Required work
Copy out the biography of film director Víctor Raúl Pérez Raya below, word for word and in full.

Supplied text
------------------------

Víctor Raúl Pérez Raya (; born 11 February 1981) is a Spanish-born British film director, producer, screenwriter and visual effects artist who has worked on a number of Hollywood films, including The Dark Knight Rises (Dir. Christopher Nolan, 2012), Rogue One: A Star Wars Story (Dir. Gareth Edwards, 2016), Harry Potter and the Deathly Hallows (Dir. David Yates, 2010), Pirates of the Caribbean: On Stranger Tides (Dir. Rob Marshall, 2011) and 127 Hours (Dir. Danny Boyle, 2010), plus many more.

In 2015 Perez delved into the world of film directing. Since then, he has released two short films and received more than 27 awards and nominations for his debut Another Love (2015). His second short film ECHO (2017) uses pioneering, never-seen-before visual effects technology and was shot in just five long takes. Perez’s love of story telling combined with his award-winning directing and visual effects artistry has positioned him as an up-and-coming film director and a one-to-watch in the industry.

Early life

Perez began to develop a keen eye for film when he was just six years old. He started to make stop motion animation films by borrowing a camera from his older brother who is a professional photographer and an enormous influence in Perez’s life. After seeing Star Wars in the cinema when he was just a child, Perez was inspired to explore computer graphics which he became increasingly talented at, so much so that he acquired his first professional job as a graphic designer at the age of 16. He also began acting when he joined a drama school in his early teens which later attributed to his love of storytelling.

Stage education and early career 
Perez studied performing arts first at the Escuela Municipal de Teatro "Duque de Rivas"  in Lucena (his birthplace), and then at the Escuela Superior de Arte Dramático in Málaga, Spain, graduating in 2004.

Before his studies, Perez's focus was working on stage mainly as an actor. Whilst in Drama School, he founded Gestus, where he began directing and producing on the stage with plays including El Tendedero, Versus and The Zanni Comedy, which he co-produced with Commedia dell'arte director Antonio Fava.

------------------------

Raw data
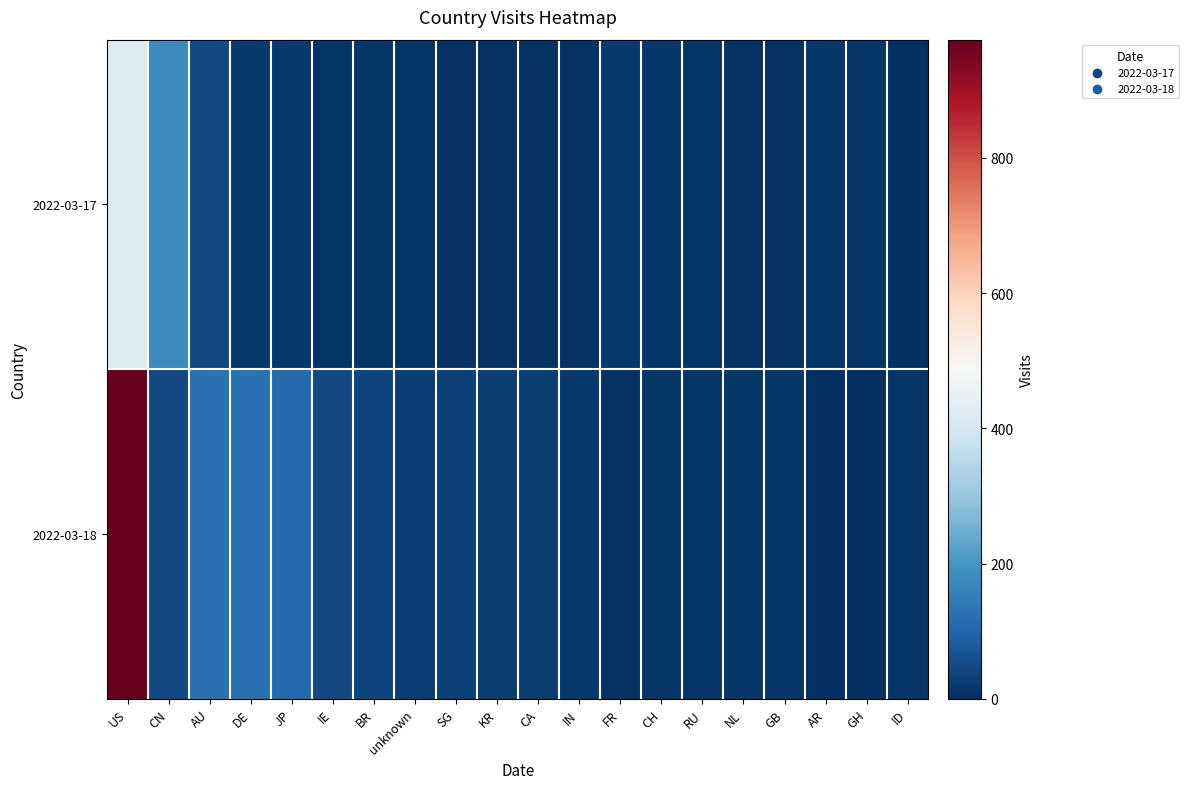

Between JP and ID, which series saw the biggest shift?

2022-03-18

------------------------

Output for this task
Víctor Raúl Pérez Raya (; born 11 February 1981) is a Spanish-born British film director, producer, screenwriter and visual effects artist who has worked on a number of Hollywood films, including The Dark Knight Rises (Dir. Christopher Nolan, 2012), Rogue One: A Star Wars Story (Dir. Gareth Edwards, 2016), Harry Potter and the Deathly Hallows (Dir. David Yates, 2010), Pirates of the Caribbean: On Stranger Tides (Dir. Rob Marshall, 2011) and 127 Hours (Dir. Danny Boyle, 2010), plus many more.

In 2015 Perez delved into the world of film directing. Since then, he has released two short films and received more than 27 awards and nominations for his debut Another Love (2015). His second short film ECHO (2017) uses pioneering, never-seen-before visual effects technology and was shot in just five long takes. Perez’s love of story telling combined with his award-winning directing and visual effects artistry has positioned him as an up-and-coming film director and a one-to-watch in the industry.

Early life

Perez began to develop a keen eye for film when he was just six years old. He started to make stop motion animation films by borrowing a camera from his older brother who is a professional photographer and an enormous influence in Perez’s life. After seeing Star Wars in the cinema when he was just a child, Perez was inspired to explore computer graphics which he became increasingly talented at, so much so that he acquired his first professional job as a graphic designer at the age of 16. He also began acting when he joined a drama school in his early teens which later attributed to his love of storytelling.

Stage education and early career 
Perez studied performing arts first at the Escuela Municipal de Teatro "Duque de Rivas"  in Lucena (his birthplace), and then at the Escuela Superior de Arte Dramático in Málaga, Spain, graduating in 2004.

Before his studies, Perez's focus was working on stage mainly as an actor. Whilst in Drama School, he founded Gestus, where he began directing and producing on the stage with plays including El Tendedero, Versus and The Zanni Comedy, which he co-produced with Commedia dell'arte director Antonio Fava.